God chooses men. "No one has a right to receive the sacrament of Holy Orders. Indeed no one claims this office for himself; he is called to it by God" (CCC 1578).
By laying on of hands, the Sacrament of Holy Orders is received. A solemn prayer of consecration asks God to send down his Holy Spirit for the ministry ahead. "Ordination imprints an indelible sacramental character" (CCC 1597).
Only men may become deacons. In our archdiocese, men can become deacons from the age of 35, however, they must have discerned if God is calling them to be married first. They study part time for four years at St. Mary’s College, Oscott. After their ordination, they typically serve their parish.
The first deacons in history were St. Stephen and 6 others, who had hands laid upon them by the apostles to serve the Church (Acts 6). Even after 2000 years, the Church continues this wonderful tradition.
There are two branches of religious life: "...monastic communities, witnesses to the praying face of the ecclesial community; apostolic religious communities and secular institutes" (In Verbo tuo). Those who are chosen to lead an apostolic life are able to go out and serve the community, whereas those who live a monastic life are enclosed from society.

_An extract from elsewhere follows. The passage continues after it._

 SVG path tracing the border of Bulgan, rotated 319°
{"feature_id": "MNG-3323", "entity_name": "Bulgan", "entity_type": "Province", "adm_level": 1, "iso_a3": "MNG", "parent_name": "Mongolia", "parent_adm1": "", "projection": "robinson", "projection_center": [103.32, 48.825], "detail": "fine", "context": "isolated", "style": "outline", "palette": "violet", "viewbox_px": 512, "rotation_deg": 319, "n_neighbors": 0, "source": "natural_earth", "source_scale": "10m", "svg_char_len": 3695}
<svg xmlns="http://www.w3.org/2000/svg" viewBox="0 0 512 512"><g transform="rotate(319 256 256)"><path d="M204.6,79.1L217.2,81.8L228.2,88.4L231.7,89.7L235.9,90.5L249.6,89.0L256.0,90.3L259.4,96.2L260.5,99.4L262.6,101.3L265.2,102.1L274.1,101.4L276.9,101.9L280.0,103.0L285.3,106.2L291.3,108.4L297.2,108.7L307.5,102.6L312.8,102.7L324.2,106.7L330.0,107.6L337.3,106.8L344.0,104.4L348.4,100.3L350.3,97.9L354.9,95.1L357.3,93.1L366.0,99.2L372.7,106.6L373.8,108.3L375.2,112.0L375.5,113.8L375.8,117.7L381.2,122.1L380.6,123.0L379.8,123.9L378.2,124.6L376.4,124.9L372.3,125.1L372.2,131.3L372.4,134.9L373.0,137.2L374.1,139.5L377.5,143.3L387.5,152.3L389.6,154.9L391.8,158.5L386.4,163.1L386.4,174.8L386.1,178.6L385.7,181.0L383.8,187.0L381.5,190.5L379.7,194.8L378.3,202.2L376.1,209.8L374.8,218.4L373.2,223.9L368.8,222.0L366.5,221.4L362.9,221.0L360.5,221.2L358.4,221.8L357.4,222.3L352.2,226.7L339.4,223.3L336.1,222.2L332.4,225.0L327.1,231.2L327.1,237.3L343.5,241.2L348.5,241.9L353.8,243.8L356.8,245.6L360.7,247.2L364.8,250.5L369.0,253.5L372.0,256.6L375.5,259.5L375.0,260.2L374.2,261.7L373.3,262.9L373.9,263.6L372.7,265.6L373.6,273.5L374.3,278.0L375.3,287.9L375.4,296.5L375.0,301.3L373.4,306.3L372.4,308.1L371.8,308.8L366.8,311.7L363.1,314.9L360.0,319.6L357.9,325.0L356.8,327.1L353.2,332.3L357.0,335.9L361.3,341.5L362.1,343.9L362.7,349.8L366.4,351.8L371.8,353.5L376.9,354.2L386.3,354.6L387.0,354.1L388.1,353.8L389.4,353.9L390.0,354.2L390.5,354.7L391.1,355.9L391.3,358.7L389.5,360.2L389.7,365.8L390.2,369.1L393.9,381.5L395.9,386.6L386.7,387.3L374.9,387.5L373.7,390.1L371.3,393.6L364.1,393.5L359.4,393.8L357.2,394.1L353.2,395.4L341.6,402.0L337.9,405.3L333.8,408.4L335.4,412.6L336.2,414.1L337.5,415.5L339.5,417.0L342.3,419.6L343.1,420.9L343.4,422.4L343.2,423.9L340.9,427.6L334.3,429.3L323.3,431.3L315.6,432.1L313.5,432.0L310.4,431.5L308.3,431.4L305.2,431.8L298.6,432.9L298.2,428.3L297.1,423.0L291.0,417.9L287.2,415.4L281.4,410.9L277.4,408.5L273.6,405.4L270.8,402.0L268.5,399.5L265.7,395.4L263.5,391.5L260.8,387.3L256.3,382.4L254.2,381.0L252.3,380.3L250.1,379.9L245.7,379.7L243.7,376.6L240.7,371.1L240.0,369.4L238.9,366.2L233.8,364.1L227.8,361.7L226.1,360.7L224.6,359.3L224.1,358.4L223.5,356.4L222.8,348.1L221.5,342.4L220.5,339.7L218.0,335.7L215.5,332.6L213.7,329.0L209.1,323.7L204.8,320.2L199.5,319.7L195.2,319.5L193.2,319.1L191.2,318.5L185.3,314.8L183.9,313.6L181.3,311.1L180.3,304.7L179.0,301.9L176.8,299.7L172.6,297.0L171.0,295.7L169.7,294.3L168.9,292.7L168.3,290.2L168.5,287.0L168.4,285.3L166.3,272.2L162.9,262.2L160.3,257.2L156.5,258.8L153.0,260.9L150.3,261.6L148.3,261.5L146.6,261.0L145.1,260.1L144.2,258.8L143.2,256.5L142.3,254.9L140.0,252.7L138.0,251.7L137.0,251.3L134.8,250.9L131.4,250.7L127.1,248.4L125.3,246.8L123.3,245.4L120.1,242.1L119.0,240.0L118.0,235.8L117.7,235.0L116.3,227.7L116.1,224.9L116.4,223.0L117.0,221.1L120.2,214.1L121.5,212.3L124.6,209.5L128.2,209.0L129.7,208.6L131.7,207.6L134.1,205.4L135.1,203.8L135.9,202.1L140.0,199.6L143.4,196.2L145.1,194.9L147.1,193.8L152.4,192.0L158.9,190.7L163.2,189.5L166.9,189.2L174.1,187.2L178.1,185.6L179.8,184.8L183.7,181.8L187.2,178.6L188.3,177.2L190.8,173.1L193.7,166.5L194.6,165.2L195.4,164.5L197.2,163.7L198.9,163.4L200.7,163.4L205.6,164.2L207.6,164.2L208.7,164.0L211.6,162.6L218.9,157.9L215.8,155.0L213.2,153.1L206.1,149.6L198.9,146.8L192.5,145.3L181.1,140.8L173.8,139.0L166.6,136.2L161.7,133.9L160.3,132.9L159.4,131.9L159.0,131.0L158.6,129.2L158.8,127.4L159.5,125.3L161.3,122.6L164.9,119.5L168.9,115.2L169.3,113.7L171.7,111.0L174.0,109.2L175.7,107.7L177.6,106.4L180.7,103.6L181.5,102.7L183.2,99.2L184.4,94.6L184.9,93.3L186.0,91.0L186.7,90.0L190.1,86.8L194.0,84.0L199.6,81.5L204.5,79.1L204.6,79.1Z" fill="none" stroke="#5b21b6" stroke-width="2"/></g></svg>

There are many types of congregations and communities all around the world, where each has different charisms and a mission based on the founder/ founders of the congregation. They make vows of poverty, chastity and obedience, and often live in communities.
Two people (male and female as God created them to be in Genesis 3:12) are united in a lifelong partnership in holy matrimony, to be with each other in good times and in bad, in sickness and in health, until death. Since these are vows given in front of God, the two are bonded in marriage for life.

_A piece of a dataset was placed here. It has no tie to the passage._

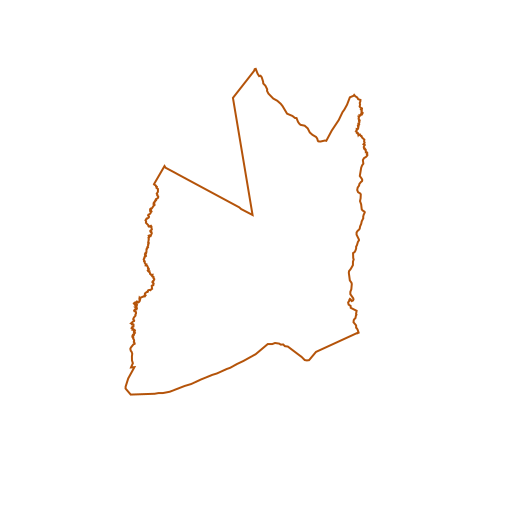 outline of Sioma, Western, Zambia, rotated 40°
{"feature_id": "96606910B11966717412590", "entity_name": "Sioma", "entity_type": "district", "adm_level": 2, "iso_a3": "ZMB", "parent_name": "Zambia", "parent_adm1": "Western", "projection": "natural_earth1", "projection_center": [23.042, -16.752], "detail": "fine", "context": "isolated", "style": "outline", "palette": "amber", "viewbox_px": 512, "rotation_deg": 40, "n_neighbors": 0, "source": "geoboundaries", "source_scale": "gbopen_adm2", "svg_char_len": 6086}
<svg xmlns="http://www.w3.org/2000/svg" viewBox="0 0 512 512"><g transform="rotate(40 256 256)"><path d="M227.7,69.5L227.8,70.5L225.9,74.1L228.5,81.6L229.6,87.2L229.8,90.1L232.0,98.7L233.4,111.2L235.8,122.6L234.6,123.2L231.8,126.9L230.1,128.1L229.3,128.0L227.4,126.7L225.5,126.2L221.3,126.9L217.8,126.8L213.6,125.0L209.5,124.9L205.8,126.9L204.0,126.8L201.9,126.2L198.4,124.3L197.2,125.2L193.9,125.3L188.3,127.0L180.0,124.1L177.1,123.5L172.5,123.4L168.0,124.3L161.1,123.6L158.3,122.4L157.4,121.1L153.7,119.5L150.7,119.2L149.4,117.9L145.5,115.4L143.6,115.0L142.8,116.2L140.0,115.3L135.5,112.8L134.9,113.7L135.5,115.2L135.6,116.7L136.7,149.7L227.0,226.8L214.4,229.6L211.9,229.5L130.0,246.5L128.1,245.9L131.7,266.6L132.4,266.7L133.6,266.4L134.4,266.6L134.7,267.0L135.5,266.7L136.1,267.8L137.8,267.7L139.6,269.9L139.9,272.1L141.0,272.4L141.4,273.1L142.8,273.2L143.5,274.2L143.5,275.2L142.8,276.7L142.9,277.3L143.6,277.6L143.3,278.7L143.6,279.0L143.4,279.2L143.6,279.9L143.4,280.5L143.9,281.0L144.1,281.4L143.8,281.6L144.1,282.1L144.6,282.5L145.0,281.7L145.5,282.1L145.3,283.2L145.6,286.6L145.5,287.1L144.9,287.3L144.8,288.2L145.8,289.4L146.5,288.7L147.4,289.1L147.3,290.3L147.7,291.1L147.6,292.3L147.0,293.5L147.3,294.3L148.7,294.6L149.1,295.4L148.6,297.4L148.1,297.6L148.4,299.7L149.5,300.0L150.3,301.3L153.3,301.6L154.3,301.8L154.4,302.2L154.9,302.4L155.4,302.1L156.1,300.4L156.8,300.6L156.7,301.3L157.8,301.5L159.2,302.7L158.8,304.6L159.1,305.0L159.8,305.3L160.4,304.8L161.5,305.5L162.4,308.3L161.2,308.6L160.8,309.4L162.0,309.9L161.8,310.8L162.3,310.9L162.7,312.0L163.2,312.2L164.7,314.9L165.1,314.8L165.3,315.5L165.9,315.6L166.0,316.7L166.8,317.4L167.0,318.9L167.7,319.0L167.5,320.5L168.0,321.0L167.9,321.4L169.4,323.2L170.2,324.8L170.2,325.3L169.5,325.2L169.7,326.0L170.4,326.3L170.7,326.9L171.4,326.5L171.7,326.7L171.3,328.8L171.9,329.4L171.9,330.2L172.2,330.9L173.3,331.3L173.6,331.9L174.3,331.7L175.0,332.7L176.6,333.2L177.3,332.9L177.6,334.1L178.9,333.4L180.6,334.2L180.9,334.6L181.7,334.6L181.7,335.1L182.4,335.2L182.4,335.9L182.7,335.7L183.1,336.1L182.8,336.7L183.0,336.9L183.9,336.9L184.4,336.4L184.7,336.9L185.6,337.1L186.3,337.8L186.9,337.6L187.9,337.9L188.8,336.9L189.6,338.3L190.6,338.0L191.1,338.4L191.3,338.2L192.0,339.0L192.8,339.0L193.1,339.3L193.5,341.0L193.2,341.3L193.2,342.2L193.4,342.5L193.9,342.2L194.4,342.9L195.2,342.8L196.1,344.4L195.5,345.0L195.3,345.9L197.5,347.9L197.2,348.5L197.1,350.1L196.4,350.3L195.5,351.4L195.6,352.4L196.1,352.8L196.1,353.2L195.4,353.9L195.0,356.1L195.7,357.1L196.7,357.1L196.8,358.5L195.7,359.2L195.7,359.7L194.5,361.7L194.3,362.9L193.6,362.8L194.2,363.8L195.0,363.5L195.7,364.9L195.5,365.2L195.9,365.7L195.9,366.6L195.4,367.8L194.7,368.2L194.4,367.4L194.0,367.4L193.9,368.6L193.2,369.3L192.9,370.8L195.0,371.3L195.2,370.1L196.2,369.9L196.7,370.9L196.6,371.6L197.0,372.1L196.5,372.8L197.6,372.8L198.0,372.4L198.5,372.8L198.4,373.3L198.7,373.7L197.6,374.8L197.7,376.1L198.4,376.5L199.6,375.9L200.5,376.5L201.1,377.3L201.2,378.3L202.0,379.1L202.0,381.6L202.5,383.3L204.1,383.7L204.4,384.2L203.9,385.3L203.6,387.9L204.4,387.6L204.8,388.0L205.5,387.3L206.2,387.2L207.4,388.7L206.8,389.5L207.3,390.2L206.9,390.8L207.1,391.2L208.0,390.6L208.6,390.9L208.8,391.8L209.6,391.3L210.2,391.7L210.5,390.7L211.3,391.0L211.6,393.0L211.9,393.1L212.3,392.6L212.7,392.7L212.6,394.1L213.2,394.7L213.2,395.5L212.4,395.6L212.6,396.7L212.3,397.2L212.6,397.0L213.4,397.5L214.3,397.2L215.0,398.3L216.0,398.4L217.3,399.4L217.6,400.4L219.1,400.8L219.5,401.3L218.9,402.5L219.0,406.6L219.4,407.9L221.0,409.1L222.2,409.3L224.0,410.4L225.5,412.7L228.1,415.7L230.6,417.3L231.9,421.7L234.3,419.3L236.8,431.9L240.1,439.9L241.3,441.4L249.1,442.7L266.9,426.7L269.4,423.7L272.9,420.7L277.2,415.4L284.9,401.4L288.6,395.8L293.2,386.0L298.9,375.2L301.5,371.2L306.2,361.4L308.1,358.2L310.8,351.1L313.8,344.6L318.9,331.3L321.6,315.9L325.0,313.1L326.5,310.4L330.1,308.2L331.9,308.0L333.7,306.3L336.1,306.5L338.6,304.9L356.0,304.0L360.2,304.4L362.1,303.3L363.6,301.7L363.6,290.9L383.4,249.1L383.6,249.4L383.9,248.8L381.3,247.2L379.8,246.6L378.8,246.6L377.5,245.0L376.8,244.7L373.3,244.1L372.1,242.3L371.9,241.3L372.1,239.7L370.8,237.3L370.7,236.4L369.9,236.1L368.3,233.3L361.9,234.8L360.5,233.4L358.2,233.7L356.7,232.6L356.4,232.3L356.3,230.2L355.8,229.9L355.5,228.5L356.3,228.4L358.3,229.0L358.9,227.7L358.6,226.6L357.7,225.9L352.8,224.6L351.3,222.8L350.4,220.2L347.4,215.9L346.3,215.1L343.6,214.4L337.9,209.2L337.0,207.8L336.9,205.0L336.1,200.7L333.9,198.0L333.0,195.8L331.8,195.1L328.5,191.4L329.0,189.5L328.7,188.0L327.9,185.9L326.7,184.5L326.4,182.9L325.0,179.7L324.8,177.8L324.2,177.2L319.3,175.0L317.9,173.3L317.7,171.4L318.0,169.4L317.8,168.3L316.7,166.4L315.9,163.7L314.7,161.5L313.9,158.1L312.9,157.1L312.0,155.3L311.3,152.7L310.7,152.3L308.3,152.6L307.0,152.3L303.3,148.8L300.4,147.1L299.0,144.5L296.7,141.5L295.8,141.1L293.2,141.5L291.1,140.4L289.9,138.2L289.7,135.8L288.9,134.4L288.8,132.1L289.1,130.5L288.9,130.0L288.2,129.2L287.2,128.8L284.1,128.0L279.8,120.7L279.0,118.3L278.9,116.3L276.2,113.8L275.8,111.7L276.6,109.2L276.6,107.3L276.0,106.7L275.6,106.8L275.0,105.5L274.3,105.3L273.5,106.0L271.8,104.1L270.7,103.9L270.6,104.2L270.0,103.8L269.7,104.2L268.6,103.4L268.1,102.5L268.0,101.0L267.3,100.7L266.5,101.1L266.3,99.3L265.1,98.7L264.2,97.2L261.2,97.1L259.7,96.3L259.3,96.7L258.4,96.4L257.5,96.9L257.3,96.3L256.5,96.8L256.6,97.5L255.0,96.3L254.7,96.3L254.5,96.9L253.9,96.9L252.8,95.9L252.4,96.0L252.4,95.1L251.5,94.0L252.2,93.7L252.4,92.9L251.4,91.2L251.1,91.4L250.7,91.0L250.8,90.4L250.2,90.3L250.4,89.2L249.7,89.2L249.3,88.8L249.7,88.3L249.6,87.8L249.3,87.2L248.4,86.6L248.6,86.1L248.3,85.5L247.6,85.2L247.6,84.9L247.4,85.4L247.2,85.1L246.4,85.0L245.8,83.8L245.0,83.3L245.4,83.0L245.1,82.3L245.4,81.8L245.1,81.6L245.6,81.4L245.8,80.7L245.2,79.9L246.0,78.8L246.0,78.5L245.2,78.3L245.3,78.0L245.7,78.2L245.5,77.7L244.1,77.8L243.4,76.4L242.3,76.4L242.3,75.9L242.6,76.0L242.6,75.1L242.3,74.8L240.8,75.2L239.3,74.9L238.4,73.1L237.1,72.1L236.6,70.6L235.7,69.3L233.5,70.2L231.6,69.5L229.4,69.8L227.7,69.5Z" fill="none" stroke="#b45309" stroke-width="2"/></g></svg>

According to the Catechism of the Catholic Church, Jesus gives the grace to live an exemplary married life, "By coming to restore the original order of creation disturbed by sin, he himself gives the strength and grace to live marriage in the new dimension of the Reign of God" (CCC 1652).
From the beginning, God created them to be man and woman so that they are open to the supreme gift of marriage: children. Parents have the responsibility to educate and bring up children in the commandments of God.
From the time of the early Church, there have been lay men and women who have reserved themselves for the Bridegroom. They, for the sake of the kingdom of heaven, make a conscious decision to live a life of celibacy to serve God and the community. They take on more responsibility towards the common good of all people.
There is no formal confirmation process as there is for other vocations, so they have the freedom to make private vows. However, there are some who chooses to make public vows in a church. There are some who chose a life of apostolic celibacy who choose to either live in a community or live on their own.
The Call to Work
God also calls us to do some kind of work, which may include volunteering, a career, occupation, profession or employment, and the use of our gifts and talents as a service to others. Through the call to work, we build up God’s kingdom in different ways, for example, engaging in works of mercy, being part of a Church group or society and living out a particular charism. It builds up society, reflecting the love of Christ. This kind of work does not exploit or take advantage of others, but brings about meaningful work that produces value to humankind. It is a beautiful way of sacrificing oneself in service of others to become more like Christ.